Which lines of the material below contain the string "list"? Return each of them in full, with case counting in the match.

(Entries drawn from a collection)

***

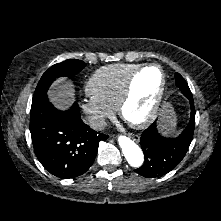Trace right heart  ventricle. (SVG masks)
I'll use <instances>...</instances> for the list:
<instances>
[{"label": "right heart ventricle", "instance_id": "1", "mask_svg": "<svg viewBox=\"0 0 221 221\" xmlns=\"http://www.w3.org/2000/svg\"><path fill=\"white\" fill-rule=\"evenodd\" d=\"M140 66L114 64L102 67L88 79L85 92L89 98L114 109L123 94L128 78Z\"/></svg>", "mask_w": 221, "mask_h": 221}]
</instances>
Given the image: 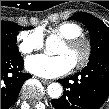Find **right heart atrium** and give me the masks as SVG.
Returning <instances> with one entry per match:
<instances>
[{
    "label": "right heart atrium",
    "mask_w": 109,
    "mask_h": 109,
    "mask_svg": "<svg viewBox=\"0 0 109 109\" xmlns=\"http://www.w3.org/2000/svg\"><path fill=\"white\" fill-rule=\"evenodd\" d=\"M43 42V33L38 29L22 31L17 36L18 49L24 55L42 49Z\"/></svg>",
    "instance_id": "obj_1"
}]
</instances>
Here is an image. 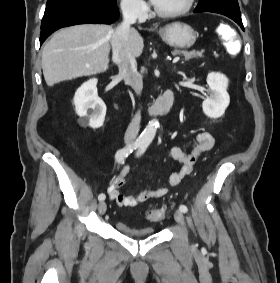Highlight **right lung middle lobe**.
<instances>
[{"mask_svg": "<svg viewBox=\"0 0 280 283\" xmlns=\"http://www.w3.org/2000/svg\"><path fill=\"white\" fill-rule=\"evenodd\" d=\"M115 3L116 0H47L45 13L72 7L107 9Z\"/></svg>", "mask_w": 280, "mask_h": 283, "instance_id": "dd1d6c3e", "label": "right lung middle lobe"}]
</instances>
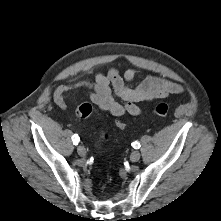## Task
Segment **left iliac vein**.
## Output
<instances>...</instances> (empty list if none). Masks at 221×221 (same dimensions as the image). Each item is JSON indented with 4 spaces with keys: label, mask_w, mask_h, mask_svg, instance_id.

***

### Output
I'll use <instances>...</instances> for the list:
<instances>...</instances> (empty list if none). Masks at 221×221 (same dimensions as the image). Each item is JSON indented with 4 spaces with keys: label, mask_w, mask_h, mask_svg, instance_id.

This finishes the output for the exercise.